§ **Exercise**
From the items below, copy each line that contains the word "most".

§ **Records supplied**
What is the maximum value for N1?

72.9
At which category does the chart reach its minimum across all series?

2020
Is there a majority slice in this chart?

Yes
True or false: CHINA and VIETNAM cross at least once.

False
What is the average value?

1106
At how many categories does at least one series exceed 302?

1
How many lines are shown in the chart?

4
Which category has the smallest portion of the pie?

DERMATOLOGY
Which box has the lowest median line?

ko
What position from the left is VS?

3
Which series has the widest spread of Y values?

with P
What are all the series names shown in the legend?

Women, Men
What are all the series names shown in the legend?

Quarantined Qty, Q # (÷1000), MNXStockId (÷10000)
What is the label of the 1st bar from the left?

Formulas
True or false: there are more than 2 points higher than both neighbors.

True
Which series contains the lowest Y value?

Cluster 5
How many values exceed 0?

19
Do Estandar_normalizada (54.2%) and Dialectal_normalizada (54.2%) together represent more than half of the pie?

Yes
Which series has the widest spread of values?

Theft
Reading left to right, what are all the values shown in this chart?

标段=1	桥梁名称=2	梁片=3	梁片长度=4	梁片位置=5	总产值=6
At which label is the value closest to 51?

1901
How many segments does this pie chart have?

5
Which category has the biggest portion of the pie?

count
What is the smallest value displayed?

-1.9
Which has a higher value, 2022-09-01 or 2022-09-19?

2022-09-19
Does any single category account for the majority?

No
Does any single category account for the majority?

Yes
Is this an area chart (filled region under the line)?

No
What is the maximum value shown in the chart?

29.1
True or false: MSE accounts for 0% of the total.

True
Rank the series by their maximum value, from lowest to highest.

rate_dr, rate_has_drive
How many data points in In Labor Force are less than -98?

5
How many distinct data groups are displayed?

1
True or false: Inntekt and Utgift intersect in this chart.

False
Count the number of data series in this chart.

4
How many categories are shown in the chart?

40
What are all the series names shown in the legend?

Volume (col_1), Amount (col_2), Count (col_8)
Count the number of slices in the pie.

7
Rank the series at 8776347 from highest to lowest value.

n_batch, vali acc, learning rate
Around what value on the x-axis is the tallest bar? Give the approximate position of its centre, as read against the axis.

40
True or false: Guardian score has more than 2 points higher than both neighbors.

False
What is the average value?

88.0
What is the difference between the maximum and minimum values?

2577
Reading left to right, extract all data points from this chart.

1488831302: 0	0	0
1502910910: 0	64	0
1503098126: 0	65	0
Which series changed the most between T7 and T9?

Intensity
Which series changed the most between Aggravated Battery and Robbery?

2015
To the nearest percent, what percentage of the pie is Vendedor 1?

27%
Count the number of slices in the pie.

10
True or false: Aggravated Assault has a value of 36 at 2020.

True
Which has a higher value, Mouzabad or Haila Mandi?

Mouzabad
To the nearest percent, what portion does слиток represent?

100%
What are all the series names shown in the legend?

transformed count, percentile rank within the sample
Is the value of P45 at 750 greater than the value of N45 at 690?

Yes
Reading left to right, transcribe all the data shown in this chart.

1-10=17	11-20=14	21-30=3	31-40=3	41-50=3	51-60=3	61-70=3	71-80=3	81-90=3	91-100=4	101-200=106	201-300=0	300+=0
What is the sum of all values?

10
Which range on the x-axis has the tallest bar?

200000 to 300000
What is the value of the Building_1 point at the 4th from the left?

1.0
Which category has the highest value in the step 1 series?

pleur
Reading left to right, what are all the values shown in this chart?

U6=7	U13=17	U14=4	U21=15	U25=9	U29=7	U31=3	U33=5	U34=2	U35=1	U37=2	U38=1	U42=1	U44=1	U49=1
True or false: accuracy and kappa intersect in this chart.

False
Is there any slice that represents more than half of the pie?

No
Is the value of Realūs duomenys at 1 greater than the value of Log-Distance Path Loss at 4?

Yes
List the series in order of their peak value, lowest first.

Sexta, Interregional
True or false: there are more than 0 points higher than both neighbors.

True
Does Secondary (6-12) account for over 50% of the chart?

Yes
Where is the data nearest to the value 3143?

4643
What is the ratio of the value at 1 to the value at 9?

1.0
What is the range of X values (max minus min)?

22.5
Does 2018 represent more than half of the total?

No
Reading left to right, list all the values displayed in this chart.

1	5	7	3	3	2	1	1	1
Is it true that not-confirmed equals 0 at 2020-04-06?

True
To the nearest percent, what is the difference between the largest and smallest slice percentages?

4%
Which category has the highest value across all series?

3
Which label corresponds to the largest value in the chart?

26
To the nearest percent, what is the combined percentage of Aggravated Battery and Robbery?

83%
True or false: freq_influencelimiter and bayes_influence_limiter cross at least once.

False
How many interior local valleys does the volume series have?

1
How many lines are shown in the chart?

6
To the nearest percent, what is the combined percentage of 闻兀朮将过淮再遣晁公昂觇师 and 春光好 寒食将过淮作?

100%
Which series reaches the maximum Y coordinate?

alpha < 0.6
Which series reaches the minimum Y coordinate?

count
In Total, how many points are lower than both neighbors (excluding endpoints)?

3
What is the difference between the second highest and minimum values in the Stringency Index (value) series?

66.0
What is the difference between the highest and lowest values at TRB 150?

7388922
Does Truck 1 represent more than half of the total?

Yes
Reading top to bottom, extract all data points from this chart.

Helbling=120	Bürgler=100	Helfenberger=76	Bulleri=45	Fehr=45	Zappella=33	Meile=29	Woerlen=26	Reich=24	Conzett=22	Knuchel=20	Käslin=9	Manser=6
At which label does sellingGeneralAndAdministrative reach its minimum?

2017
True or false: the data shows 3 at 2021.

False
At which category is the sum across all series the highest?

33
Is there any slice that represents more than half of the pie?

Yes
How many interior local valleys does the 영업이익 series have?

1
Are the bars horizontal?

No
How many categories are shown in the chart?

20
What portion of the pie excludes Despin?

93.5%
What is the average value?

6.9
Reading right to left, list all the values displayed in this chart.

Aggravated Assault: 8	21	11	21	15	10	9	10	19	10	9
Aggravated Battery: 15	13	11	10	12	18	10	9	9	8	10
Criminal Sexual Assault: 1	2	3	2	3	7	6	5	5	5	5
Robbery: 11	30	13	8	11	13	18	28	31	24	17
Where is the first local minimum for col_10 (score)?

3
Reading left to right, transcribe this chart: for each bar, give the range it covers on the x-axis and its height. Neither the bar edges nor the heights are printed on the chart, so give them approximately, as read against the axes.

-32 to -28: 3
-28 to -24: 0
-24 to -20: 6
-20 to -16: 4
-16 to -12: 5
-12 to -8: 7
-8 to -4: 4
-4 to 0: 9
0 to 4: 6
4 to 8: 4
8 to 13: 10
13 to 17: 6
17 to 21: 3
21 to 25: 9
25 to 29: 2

§ **Task response**
Which series changed the most between T7 and T9?
Which series changed the most between Aggravated Battery and Robbery?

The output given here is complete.